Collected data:
Start of Block

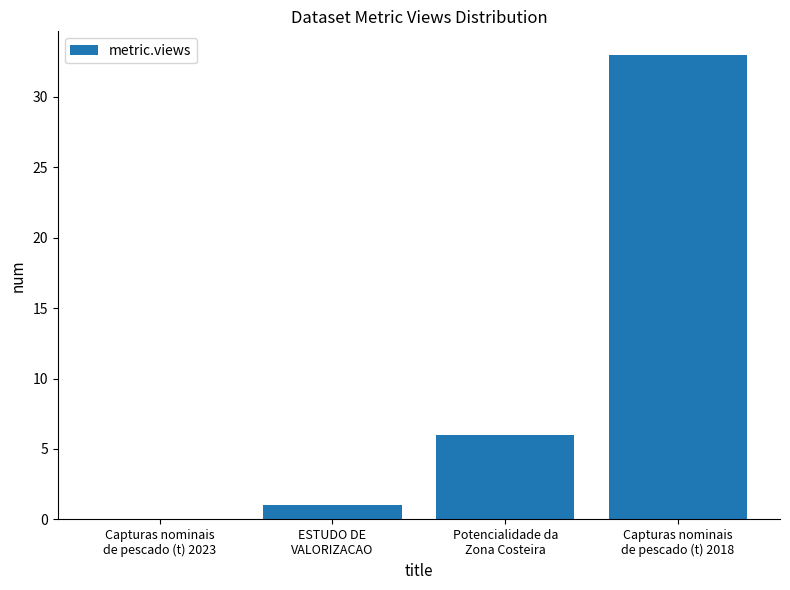

Count the number of categories in the chart.

4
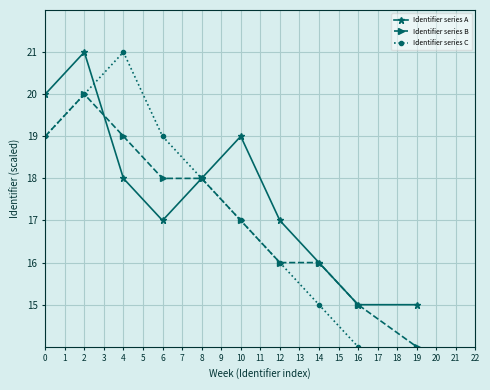

What is the minimum value for Identifier series B?

14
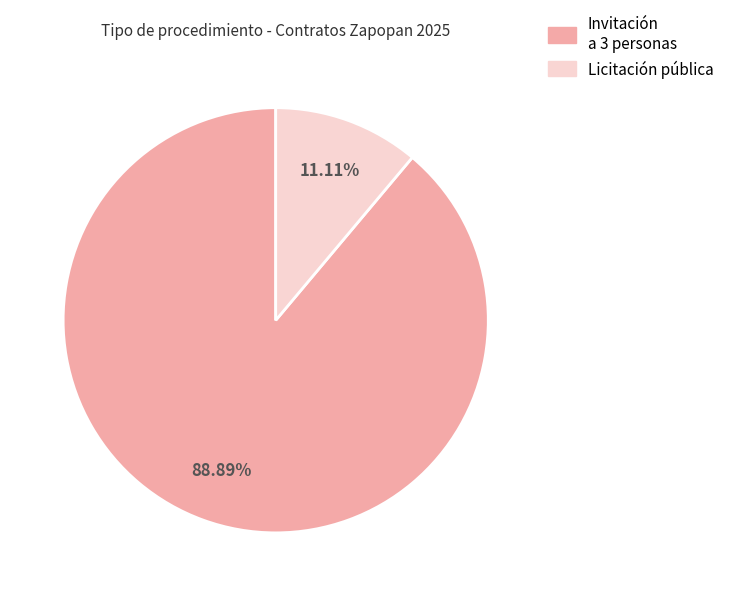

Is there any slice that represents more than half of the pie?

Yes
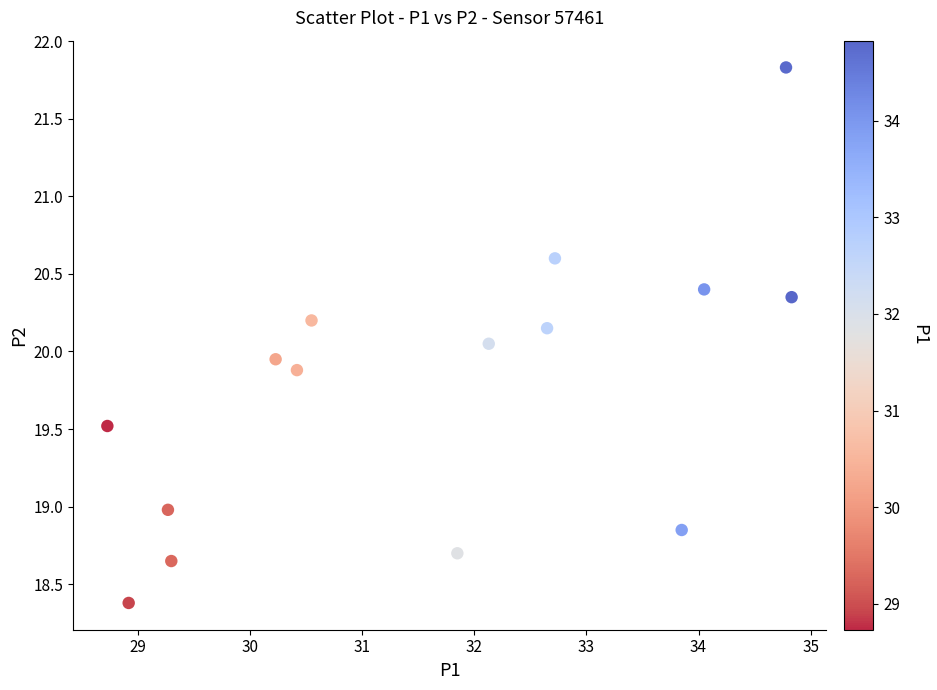

What is the range of X values (max minus min)?

6.1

End of Block

WHAT NEEDS TO BE DONE — Give the lines of the material above as a JSON list of strings, one string per line, with blank lines and the pictures left out.

RESPONSE AREA —
[
  "Count the number of categories in the chart.",
  "4",
  "What is the minimum value for Identifier series B?",
  "14",
  "Is there any slice that represents more than half of the pie?",
  "Yes",
  "What is the range of X values (max minus min)?",
  "6.1"
]